### Extrait cité
--------

4.11 Évaluation de la preuve par témoin

Note[1]

(dernière mise à jour – juin 2018)

(Dans les affaires d’agression sexuelle)

Je veux maintenant vous mettre en garde contre le fait d’aborder la preuve avec des hypothèses injustifiées sur ce qu’est ou n’est pas une agression sexuelle, sur ce qui constitue ou ne constitue pas un consentement, sur quel genre de personne porte ou ne porte pas plainte pour agression sexuelle, sur quel genre de personne commet ou ne commet pas une agression sexuelle ou sur ce qu’une personne qui est ou a été agressée sexuellement dit ou fait ou ne dit pas ou ne fait pas. Il n’y a pas de victime typique ou d’agresseur typique ou de situation typique ou de réaction typique[2]. Je ne vous dis pas cela pour soutenir une conclusion donnée, mais pour vous vous mettre en garde contre la possibilité d’arriver à une conclusion fondée sur des idées fausses répandues.

--------

### Consigne A
Pour chacun des énoncés suivants, dites s'il s'accorde avec l'extrait cité. Répondez par oui ou non, puis citez mot pour mot les mots qui tranchent : (i) l'extrait affirme qu'il n'existe pas de victime typique ; (ii) la mise en garde vise à soutenir une conclusion donnée ; (iii) la dernière mise à jour date de juin 2018.

--------

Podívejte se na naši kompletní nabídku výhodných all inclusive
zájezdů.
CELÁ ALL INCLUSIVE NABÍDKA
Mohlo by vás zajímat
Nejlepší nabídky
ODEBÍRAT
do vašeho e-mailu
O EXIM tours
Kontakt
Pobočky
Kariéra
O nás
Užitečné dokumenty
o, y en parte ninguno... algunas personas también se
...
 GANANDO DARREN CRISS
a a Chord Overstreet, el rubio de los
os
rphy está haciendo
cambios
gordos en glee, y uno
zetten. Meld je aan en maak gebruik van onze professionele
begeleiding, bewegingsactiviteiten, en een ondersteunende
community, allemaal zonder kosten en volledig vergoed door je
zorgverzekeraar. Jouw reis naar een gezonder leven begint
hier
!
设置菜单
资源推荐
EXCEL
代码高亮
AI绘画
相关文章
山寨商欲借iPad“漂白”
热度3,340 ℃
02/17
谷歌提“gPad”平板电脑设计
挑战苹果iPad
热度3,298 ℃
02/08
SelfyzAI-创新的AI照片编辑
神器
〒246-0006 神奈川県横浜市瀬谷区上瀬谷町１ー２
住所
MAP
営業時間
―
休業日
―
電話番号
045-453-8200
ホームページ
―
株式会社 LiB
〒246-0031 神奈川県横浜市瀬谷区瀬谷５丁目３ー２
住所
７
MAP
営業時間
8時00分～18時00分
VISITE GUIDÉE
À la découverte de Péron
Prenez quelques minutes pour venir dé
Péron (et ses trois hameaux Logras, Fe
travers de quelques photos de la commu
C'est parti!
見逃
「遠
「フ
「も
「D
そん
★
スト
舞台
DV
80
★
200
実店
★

--------

### Consigne B
Réécrivez en liste JSON de chaînes, une chaîne par ligne et sans les lignes vides, tout ce qui va du début des enregistrements jusqu'à la ligne contenant « gordos en glee, y uno », cette ligne comprise.

### Réponse A
(i) Oui : « Il n’y a pas de victime typique ou d’agresseur typique ou de situation typique ou de réaction typique ».
(ii) Non : « Je ne vous dis pas cela pour soutenir une conclusion donnée ».
(iii) Oui : « (dernière mise à jour – juin 2018) ».

### Réponse B
[
  "Podívejte se na naši kompletní nabídku výhodných all inclusive",
  "zájezdů.",
  "CELÁ ALL INCLUSIVE NABÍDKA",
  "Mohlo by vás zajímat",
  "Nejlepší nabídky",
  "ODEBÍRAT",
  "do vašeho e-mailu",
  "O EXIM tours",
  "Kontakt",
  "Pobočky",
  "Kariéra",
  "O nás",
  "Užitečné dokumenty",
  "o, y en parte ninguno... algunas personas también se",
  "...",
  " GANANDO DARREN CRISS",
  "a a Chord Overstreet, el rubio de los",
  "os",
  "rphy está haciendo",
  "cambios",
  "gordos en glee, y uno"
]